DIRECTIONS –
**1.** Return the stretch of the rope-lifting problem from "a construction worker" through "to be lifted.", copied word for word.
**2.** Resume the rope-lifting explanation right after its last sentence.

SELECTED TEXT –
Question

a construction worker is about to haul up a 60 - m length of hanging rope. how much work will it take if the rope weighs 0.73 n/m? set up the integral that gives the work done. (give an exact answer, using radicals as needed.)

Explanation:

Step1: Recall work - formula for variable - force

The work done $W$ by a variable force $F(x)$ over an interval $[a,b]$ is given by $W=\int_{a}^{b}F(x)dx$. When lifting a rope, the force required to lift a small length of the rope is equal to the weight of the part of the rope that still needs to be lifted.

Structured pose outputs:
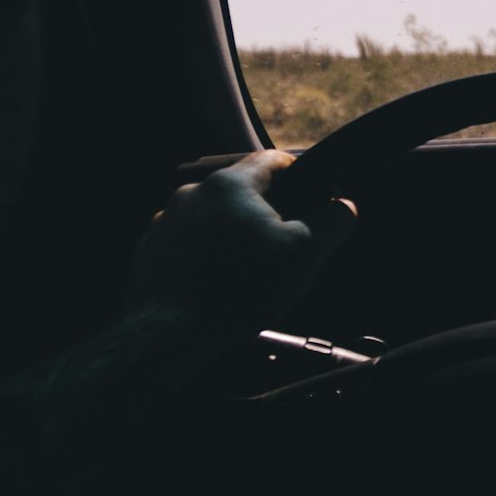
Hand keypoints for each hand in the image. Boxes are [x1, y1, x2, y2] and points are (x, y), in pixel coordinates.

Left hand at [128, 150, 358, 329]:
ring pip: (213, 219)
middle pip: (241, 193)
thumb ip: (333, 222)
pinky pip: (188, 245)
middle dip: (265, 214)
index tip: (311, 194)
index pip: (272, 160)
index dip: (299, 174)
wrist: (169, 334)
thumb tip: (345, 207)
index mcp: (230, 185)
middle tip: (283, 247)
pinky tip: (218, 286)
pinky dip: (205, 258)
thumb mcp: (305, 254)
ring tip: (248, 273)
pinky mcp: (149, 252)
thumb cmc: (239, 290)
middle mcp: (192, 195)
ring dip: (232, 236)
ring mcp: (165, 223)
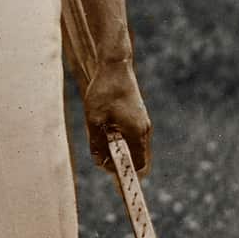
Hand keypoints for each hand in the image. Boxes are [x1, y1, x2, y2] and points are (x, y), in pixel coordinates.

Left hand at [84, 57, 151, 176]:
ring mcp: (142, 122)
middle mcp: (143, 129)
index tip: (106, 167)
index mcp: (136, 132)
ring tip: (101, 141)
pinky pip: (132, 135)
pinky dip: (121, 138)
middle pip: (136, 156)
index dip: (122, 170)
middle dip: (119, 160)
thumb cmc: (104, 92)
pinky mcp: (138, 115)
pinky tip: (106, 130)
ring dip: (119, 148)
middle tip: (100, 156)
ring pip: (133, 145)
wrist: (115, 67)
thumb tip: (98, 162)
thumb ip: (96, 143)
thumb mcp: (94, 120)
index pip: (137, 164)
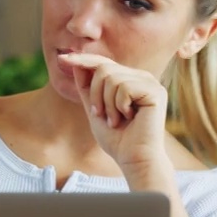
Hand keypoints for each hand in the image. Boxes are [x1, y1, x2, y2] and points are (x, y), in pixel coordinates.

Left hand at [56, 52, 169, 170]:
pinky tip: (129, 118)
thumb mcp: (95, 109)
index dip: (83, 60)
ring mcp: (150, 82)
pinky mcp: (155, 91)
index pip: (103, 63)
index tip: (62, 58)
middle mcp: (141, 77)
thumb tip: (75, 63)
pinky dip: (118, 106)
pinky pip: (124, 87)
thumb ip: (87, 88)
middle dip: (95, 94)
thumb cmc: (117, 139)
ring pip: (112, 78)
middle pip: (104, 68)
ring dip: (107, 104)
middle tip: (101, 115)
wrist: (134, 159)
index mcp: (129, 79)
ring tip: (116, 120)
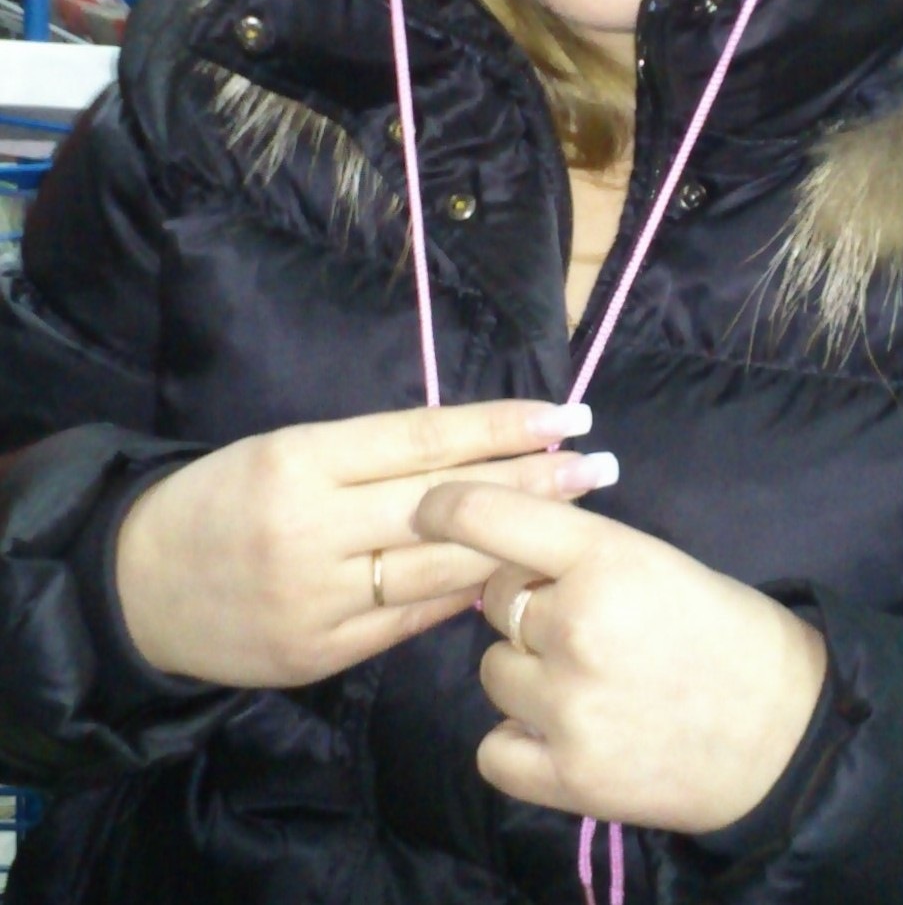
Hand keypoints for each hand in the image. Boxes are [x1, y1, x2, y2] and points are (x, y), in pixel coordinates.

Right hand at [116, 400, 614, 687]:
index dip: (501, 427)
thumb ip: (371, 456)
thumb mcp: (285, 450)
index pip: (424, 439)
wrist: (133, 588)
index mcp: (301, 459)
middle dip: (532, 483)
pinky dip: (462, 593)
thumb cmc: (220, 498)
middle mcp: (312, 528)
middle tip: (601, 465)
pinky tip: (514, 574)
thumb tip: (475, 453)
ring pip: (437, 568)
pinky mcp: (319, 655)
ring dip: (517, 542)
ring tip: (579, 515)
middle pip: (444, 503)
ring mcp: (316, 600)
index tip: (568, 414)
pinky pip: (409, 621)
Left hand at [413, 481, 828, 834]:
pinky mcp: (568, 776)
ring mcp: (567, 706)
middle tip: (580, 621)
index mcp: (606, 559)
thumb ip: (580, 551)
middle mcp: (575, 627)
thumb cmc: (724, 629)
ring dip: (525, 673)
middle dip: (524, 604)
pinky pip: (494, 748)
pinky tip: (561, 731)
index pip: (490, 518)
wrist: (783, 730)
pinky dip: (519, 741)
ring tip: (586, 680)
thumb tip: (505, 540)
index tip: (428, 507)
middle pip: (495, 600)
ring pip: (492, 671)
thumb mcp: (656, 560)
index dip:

RESPONSE LIST –
**1.**
a construction worker is about to haul up a 60 - m length of hanging rope. how much work will it take if the rope weighs 0.73 n/m? set up the integral that gives the work done. (give an exact answer, using radicals as needed.)

Explanation:

Step1: Recall work - formula for variable - force

The work done $W$ by a variable force $F(x)$ over an interval $[a,b]$ is given by $W=\int_{a}^{b}F(x)dx$. When lifting a rope, the force required to lift a small length of the rope is equal to the weight of the part of the rope that still needs to be lifted.

**2.**
Let the length of the rope be $L = 60$ m and the linear - density of the rope $\lambda=0.7$ kg/m. The weight of an infinitesimal length $dx$ of the rope at a distance $x$ from the top (where the rope is being pulled up) is $F(x)=g\lambda(L - x)$, where $g = 9.8$ m/s². Here, $a = 0$ and $b = 60$.

Step2: Set up the integral

Substitute $F(x)$ into the work - integral formula. We have $W=\int_{0}^{60}g\lambda(60 - x)dx$, where $g = 9.8$ m/s² and $\lambda=0.7$ kg/m.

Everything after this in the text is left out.